**Provided entries**:
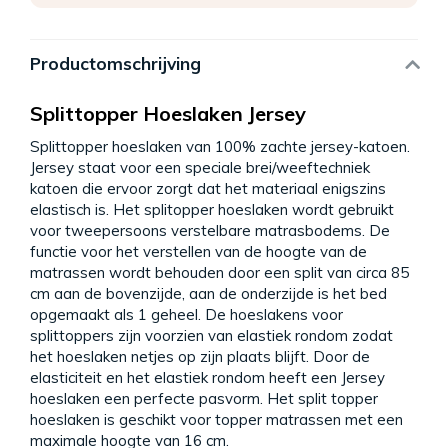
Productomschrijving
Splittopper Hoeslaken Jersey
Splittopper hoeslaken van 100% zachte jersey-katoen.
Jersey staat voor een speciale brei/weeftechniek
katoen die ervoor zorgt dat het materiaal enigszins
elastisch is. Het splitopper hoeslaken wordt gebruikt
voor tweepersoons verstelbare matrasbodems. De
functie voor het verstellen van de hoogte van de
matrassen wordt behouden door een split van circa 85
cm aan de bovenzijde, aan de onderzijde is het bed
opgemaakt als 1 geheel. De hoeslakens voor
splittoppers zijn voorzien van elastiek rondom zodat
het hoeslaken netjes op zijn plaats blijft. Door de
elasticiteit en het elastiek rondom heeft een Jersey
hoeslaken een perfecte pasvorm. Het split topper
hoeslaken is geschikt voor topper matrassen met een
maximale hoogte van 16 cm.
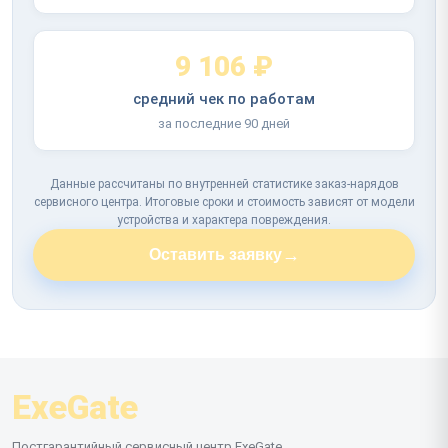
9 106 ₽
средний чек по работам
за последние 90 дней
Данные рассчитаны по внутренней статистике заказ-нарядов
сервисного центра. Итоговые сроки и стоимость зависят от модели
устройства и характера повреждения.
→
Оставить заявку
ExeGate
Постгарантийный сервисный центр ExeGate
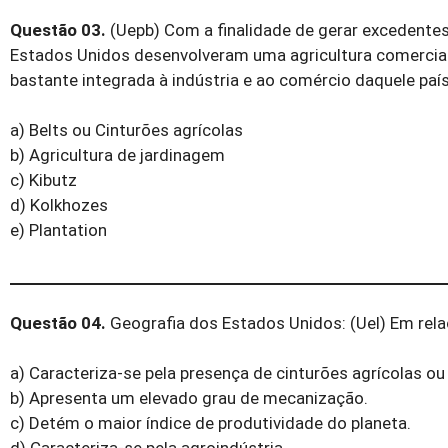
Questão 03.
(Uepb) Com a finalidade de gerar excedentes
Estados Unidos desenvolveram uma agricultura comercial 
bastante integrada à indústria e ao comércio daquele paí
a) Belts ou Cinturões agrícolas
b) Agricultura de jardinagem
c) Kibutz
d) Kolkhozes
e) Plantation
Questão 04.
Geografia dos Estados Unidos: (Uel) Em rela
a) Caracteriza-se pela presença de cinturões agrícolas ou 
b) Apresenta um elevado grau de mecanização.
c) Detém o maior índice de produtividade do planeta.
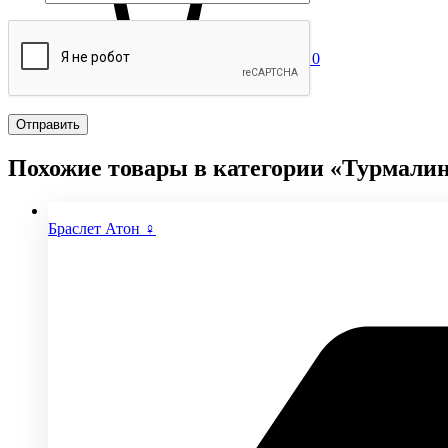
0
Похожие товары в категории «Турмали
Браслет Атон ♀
==
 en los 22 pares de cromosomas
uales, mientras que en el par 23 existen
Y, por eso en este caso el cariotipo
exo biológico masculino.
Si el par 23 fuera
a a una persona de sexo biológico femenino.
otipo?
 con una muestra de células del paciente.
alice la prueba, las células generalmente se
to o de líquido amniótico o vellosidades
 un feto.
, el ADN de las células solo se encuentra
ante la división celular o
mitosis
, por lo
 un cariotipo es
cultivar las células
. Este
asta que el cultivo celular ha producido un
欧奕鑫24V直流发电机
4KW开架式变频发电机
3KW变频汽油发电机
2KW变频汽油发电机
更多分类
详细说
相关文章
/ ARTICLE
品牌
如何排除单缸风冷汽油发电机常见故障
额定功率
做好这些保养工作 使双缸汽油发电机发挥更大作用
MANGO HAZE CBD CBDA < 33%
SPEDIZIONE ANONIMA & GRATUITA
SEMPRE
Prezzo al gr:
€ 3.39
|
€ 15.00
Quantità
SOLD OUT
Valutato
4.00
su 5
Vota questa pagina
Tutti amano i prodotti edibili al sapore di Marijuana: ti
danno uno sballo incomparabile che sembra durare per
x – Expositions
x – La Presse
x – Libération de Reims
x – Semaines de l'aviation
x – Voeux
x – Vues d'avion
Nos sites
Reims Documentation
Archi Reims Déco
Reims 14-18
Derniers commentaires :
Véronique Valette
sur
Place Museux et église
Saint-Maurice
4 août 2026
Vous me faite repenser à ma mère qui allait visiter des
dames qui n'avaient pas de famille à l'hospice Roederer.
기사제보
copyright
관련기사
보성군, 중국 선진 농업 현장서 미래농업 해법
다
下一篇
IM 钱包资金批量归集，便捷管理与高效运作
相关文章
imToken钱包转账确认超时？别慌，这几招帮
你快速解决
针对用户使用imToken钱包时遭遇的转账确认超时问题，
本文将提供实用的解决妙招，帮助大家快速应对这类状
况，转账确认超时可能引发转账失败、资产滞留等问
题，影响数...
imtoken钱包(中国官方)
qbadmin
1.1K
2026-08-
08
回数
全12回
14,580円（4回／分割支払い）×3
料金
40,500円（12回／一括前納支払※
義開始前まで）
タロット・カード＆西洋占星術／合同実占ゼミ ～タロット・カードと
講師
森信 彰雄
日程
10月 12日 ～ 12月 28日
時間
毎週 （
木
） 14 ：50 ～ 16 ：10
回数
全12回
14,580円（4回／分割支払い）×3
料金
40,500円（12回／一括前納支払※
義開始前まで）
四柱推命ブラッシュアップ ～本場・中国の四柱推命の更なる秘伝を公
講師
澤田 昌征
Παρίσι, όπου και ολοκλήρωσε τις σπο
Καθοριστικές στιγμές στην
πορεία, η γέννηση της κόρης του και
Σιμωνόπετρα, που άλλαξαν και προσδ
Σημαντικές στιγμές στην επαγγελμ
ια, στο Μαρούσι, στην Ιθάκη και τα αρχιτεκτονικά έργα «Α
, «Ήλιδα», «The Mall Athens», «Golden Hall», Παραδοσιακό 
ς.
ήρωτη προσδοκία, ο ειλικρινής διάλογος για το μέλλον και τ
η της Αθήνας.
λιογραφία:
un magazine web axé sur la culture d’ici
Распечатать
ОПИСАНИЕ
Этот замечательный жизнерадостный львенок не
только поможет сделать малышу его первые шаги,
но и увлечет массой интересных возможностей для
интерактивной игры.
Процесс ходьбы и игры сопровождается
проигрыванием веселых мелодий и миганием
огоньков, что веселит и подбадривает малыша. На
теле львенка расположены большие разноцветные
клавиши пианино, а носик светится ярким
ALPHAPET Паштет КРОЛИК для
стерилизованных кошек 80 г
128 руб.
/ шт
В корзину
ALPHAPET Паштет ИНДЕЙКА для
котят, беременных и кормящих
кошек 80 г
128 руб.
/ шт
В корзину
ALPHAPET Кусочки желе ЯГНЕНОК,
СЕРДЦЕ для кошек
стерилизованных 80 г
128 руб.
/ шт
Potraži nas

**Job item**: List each line in the listing that contains the string "Паштет".

**Finished task**:
ALPHAPET Паштет КРОЛИК для
ALPHAPET Паштет ИНДЕЙКА для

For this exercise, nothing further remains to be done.